● SOURCE
Supreme Court of India
Bilaspur Raipur K.Gramin Bank And … vs Madanlal Tandon on 15 May, 2015Author: M Y Eqbal

Bench: M.Y. Eqbal, S.A. Bobde



Civil Appeal No. 4467 of 2015
(Arising out of SLP(C)No. 22488 of 2012)

Bilaspur Raipur Kshetriya Gramin Bank
and another …..Appellant(s)

Madanlal Tandon …..Respondent(s)



Leave granted.

2. This appeal by special leave is directed against the judgment and
order dated 17th February, 2012, whereby Division Bench of the High Court
of Chhattisgarh in the writ appeal preferred by the appellants upheld the
order of the learned Single Judge and directed payment towards respondent’s
claim of salary up to Rs.5,00,000/- with all consequential benefits.

3. The factual matrix of the case is that the respondent was working as
a Field Supervisor in the appellant Bank since 1981. In February, 1984, a
charge-sheet was issued to him for having committed misconduct and after a
departmental inquiry, an order dated 5.7.1984 was passed by the
Disciplinary Authority imposing punishment of stoppage of his two annual
increments. Thereafter a second charge-sheet was issued to the respondent
in November, 1987 alleging that the respondent had committed several
financial irregularities in various loan cases. An inquiry was conducted,
wherein fourteen charges were found proved against the respondent and three
charges were not found proved. Consequently, the punishment of removal
from service was inflicted against the respondent on 1.10.1991.
Respondent preferred an appeal before the Board of Directors of the
appellant Bank, but the same was dismissed.

4. The respondent, therefore, moved the High Court by way of writ
petition, inter alia contending that both the charge-sheets being
identical, the second inquiry was not competent. It was also contended
that along with the second charge-sheet, neither the list of documents nor
the documents sought to be relied upon were supplied. It was also
contended by the respondent-writ petitioner that appropriate opportunity
was not afforded to him to have inspection of the relevant documents and as
such the respondent was not in a position to reply the said show cause
notice effectively and to defend him in the inquiry. Learned Single Judge
of the High Court rejected his first contention and held that the charges
were not identical and, therefore, the second inquiry was competent.
However, it was held that along with the charge-sheet and imputation of
charges, there was no list of documents and list of witnesses were also not
supplied as such the respondent was not afforded an opportunity to put
forward his case in response to show cause notice along with the charge-
sheet. Observing that the object of rules of natural justice is to ensure
that a government servant is treated fairly in proceedings which may
culminate in imposition of punishment including dismissal/removal from
service, learned Single Judge of the High Court quashed the orders of
removal passed by the appellant and allowed the writ petition of the
respondent with all consequential benefits.

● MATERIAL
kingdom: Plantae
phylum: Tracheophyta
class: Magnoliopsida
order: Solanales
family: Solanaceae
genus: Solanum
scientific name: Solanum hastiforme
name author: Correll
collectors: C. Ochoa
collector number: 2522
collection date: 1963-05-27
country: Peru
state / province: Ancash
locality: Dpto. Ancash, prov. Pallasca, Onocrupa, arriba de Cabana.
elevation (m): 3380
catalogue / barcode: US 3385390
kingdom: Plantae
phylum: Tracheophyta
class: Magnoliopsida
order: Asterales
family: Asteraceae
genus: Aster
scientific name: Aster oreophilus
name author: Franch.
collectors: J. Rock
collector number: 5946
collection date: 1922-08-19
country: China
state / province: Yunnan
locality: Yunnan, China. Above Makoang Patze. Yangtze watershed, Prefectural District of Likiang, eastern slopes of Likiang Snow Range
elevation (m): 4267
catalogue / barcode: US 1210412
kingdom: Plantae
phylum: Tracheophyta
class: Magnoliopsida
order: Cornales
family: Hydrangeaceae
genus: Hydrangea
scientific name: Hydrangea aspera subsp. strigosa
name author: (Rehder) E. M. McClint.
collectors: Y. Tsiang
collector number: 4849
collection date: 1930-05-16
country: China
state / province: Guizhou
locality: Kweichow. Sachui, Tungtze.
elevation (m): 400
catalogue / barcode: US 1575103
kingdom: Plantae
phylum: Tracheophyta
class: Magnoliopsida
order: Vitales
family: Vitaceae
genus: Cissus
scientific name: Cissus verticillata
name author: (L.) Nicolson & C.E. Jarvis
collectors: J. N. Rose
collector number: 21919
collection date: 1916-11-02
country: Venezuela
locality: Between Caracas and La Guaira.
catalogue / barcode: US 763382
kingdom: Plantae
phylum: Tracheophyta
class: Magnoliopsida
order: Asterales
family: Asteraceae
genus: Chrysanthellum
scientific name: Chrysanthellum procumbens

● STATED TASK 1
In the judgment on the bank employee's removal, what punishment did the Disciplinary Authority impose in its order dated 5.7.1984?
● STATED TASK 2
Return the passage of the judgment on the bank employee's removal from "Bench: M.Y. Eqbal, S.A." up to and including "and another …..Appellant(s)".
● STATED TASK 3
Carry the judgment on the bank employee's removal further, starting after its last sentence.

● RESPONSE 1
It stopped two of his annual increments.

● RESPONSE 2
Bench: M.Y. Eqbal, S.A. Bobde



Civil Appeal No. 4467 of 2015
(Arising out of SLP(C)No. 22488 of 2012)

Bilaspur Raipur Kshetriya Gramin Bank
and another …..Appellant(s)

● RESPONSE 3
5. Aggrieved by aforesaid decision, the appellants preferred writ
appeal, wherein Division Bench of the High Court, after perusing the
record, found that although the show cause notice was served along with 17
charges, but no documents were supplied along with the show cause to the
respondent. Even the list of documents sought to be relied during the
inquiry was not supplied along with the show cause. The Division Bench
opined that it is trite law that when a delinquent employee is facing
disciplinary proceeding, he is entitled to be afforded with a reasonable
opportunity to meet the charges against him in an effective manner. If the
copies of the documents are not supplied to the concerned employee, it
would be difficult for him to prepare his defence and to cross-examine the
witnesses and point out the inconsistencies with a view to show that the
allegations are false or baseless.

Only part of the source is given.